● **Actions to take**:
a - Answer these about the piece on Yemen's poverty:
(i) How much security aid did the United States send to Yemen last year?
(ii) What does the average Yemeni earn per year?
(iii) What share of its GDP does Yemen spend on the military?
b - Carry on the piece on Yemen's poverty, starting right after its last sentence.

● **Selected text**:
*****

How did Yemen get so poor?

Answers to your questions about the news.
Jan. 4 2010 6:26 PM

Why Is Yemen So Poor?

Conflict, corruption, and qat.

Street in Yemen. Click image to expand.
Yemenis gather outside shops at Souk al-Melh

The United States will more than double the $70 million in security aid it sent to Yemen last year, according to an announcement made Friday by Gen. David Petraeus. But counterterrorism analysts doubt this infusion of cash will be enough to eliminate al-Qaida from the area. The average Yemeni makes just $950 per year (PDF), in part because of the country's declining oil reserves. Still, some of Yemen's neighbors in the Middle East bring in more money with less oil. Lebanon, for example, generates six times as much wealth with no oil at all. How did Yemen get so poor?

Civil war, corruption, and economic mismanagement. Yemen's oil output has shrunk from 450,000 barrels per day to just 180,000 barrels per day in the past six years—a trend that, until recently, had been masked by elevated oil prices—yet it continues to account for 80 percent of government income. As that pool of money shrinks, a greater proportion of it is being consumed by a prolonged battle with Shiite insurgents in the northern part of the country. The Yemenis spend more than 6 percent of their GDP on the military, the seventh-highest rate in the world. Like declining oil revenues, however, war is just one small piece of the privation puzzle. The six countries that spend a greater percentage of their GDP on defense—Oman, Qatar, Saudi Arabia, Iraq, Jordan, and Israel—are all in the Middle East, and are all more prosperous than Yemen.

*****

● **Record excerpts**:
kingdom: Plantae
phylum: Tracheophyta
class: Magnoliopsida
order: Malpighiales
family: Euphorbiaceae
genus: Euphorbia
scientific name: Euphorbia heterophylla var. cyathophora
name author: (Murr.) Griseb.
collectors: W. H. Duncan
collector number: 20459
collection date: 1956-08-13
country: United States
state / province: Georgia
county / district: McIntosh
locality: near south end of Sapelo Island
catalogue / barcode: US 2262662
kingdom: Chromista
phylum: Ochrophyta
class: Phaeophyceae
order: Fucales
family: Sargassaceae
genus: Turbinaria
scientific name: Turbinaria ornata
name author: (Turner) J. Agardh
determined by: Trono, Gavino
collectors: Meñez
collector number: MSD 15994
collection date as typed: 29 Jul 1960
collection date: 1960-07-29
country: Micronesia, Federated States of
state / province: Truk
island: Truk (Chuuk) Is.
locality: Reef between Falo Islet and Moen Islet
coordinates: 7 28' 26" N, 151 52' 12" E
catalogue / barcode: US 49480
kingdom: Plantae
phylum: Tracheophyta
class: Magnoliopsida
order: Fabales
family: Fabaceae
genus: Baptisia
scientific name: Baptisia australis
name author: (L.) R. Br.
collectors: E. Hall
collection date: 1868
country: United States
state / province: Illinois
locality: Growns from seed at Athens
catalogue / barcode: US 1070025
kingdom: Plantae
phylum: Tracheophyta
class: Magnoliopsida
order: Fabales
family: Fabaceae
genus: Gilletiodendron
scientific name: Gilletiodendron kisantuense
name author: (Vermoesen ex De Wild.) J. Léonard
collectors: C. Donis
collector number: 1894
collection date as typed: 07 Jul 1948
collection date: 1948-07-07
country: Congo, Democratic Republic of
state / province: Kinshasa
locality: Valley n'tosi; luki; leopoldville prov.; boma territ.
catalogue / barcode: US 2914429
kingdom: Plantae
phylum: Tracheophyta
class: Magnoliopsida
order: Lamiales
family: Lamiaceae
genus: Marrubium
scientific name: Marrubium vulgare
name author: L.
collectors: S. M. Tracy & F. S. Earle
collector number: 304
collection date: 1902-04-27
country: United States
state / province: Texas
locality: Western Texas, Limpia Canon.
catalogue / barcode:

*****

● **Expected answers**:
a -
(i) $70 million
(ii) $950
(iii) More than 6 percent

b -
Few countries can match Yemen for the scale and creativity of corruption (PDF). While Yemeni generals boast of leading nearly 100,000 fighters, about one-third of those are "ghost soldiers" who either don't exist or who never show up for duty. The ghosts' commanding officers keep their salaries and sell their weapons, blankets, and fuel allocations on the black market. Nonmilitary funds are commonly purloined as well, with private businessmen raking in huge profits from no-bid contracts. And the government makes regular direct payments, called mezaniyya, to help preserve traditional tribal structures. In fact, most are just payoffs to tribal leaders.

More problematic for Yemen's long-term prosperity is the mismatch between the country's needs and means. Agriculture is a good example. While 43 percent of its employed adult men are farmers, the nation imports more than 75 percent of its food. A few decades ago, Yemenis were able to feed themselves; now many farmers have switched over to growing qat, a leaf containing an amphetamine-like drug that is illegal in most Western countries. Farming qat is quite easy—it's an evergreen , so it doesn't require annual sowing, and there is no post-harvest processing. Farmers just pick the leaves and haul them off to market. (As a result, it's six times more profitable to grow qat than any food crop.) Yemenis are also big-time consumers of qat: Even when food prices spiked in the last few years, many fathers continued to spend about one-quarter of their income on the drug, leaving their families with less to eat.

The future is no brighter. Oil wells are projected to run completely dry within 10 years, and Yemen will have to convert to a labor economy. But it won't be able to undercut South Asia and the Philippines—the major exporters of cheap workers to the Gulf—on labor costs without further degrading citizens' standard of living. While vocational schools are beginning to open to train semi-skilled workers, they won't come close to providing for a population that's projected to nearly triple in the next three decades.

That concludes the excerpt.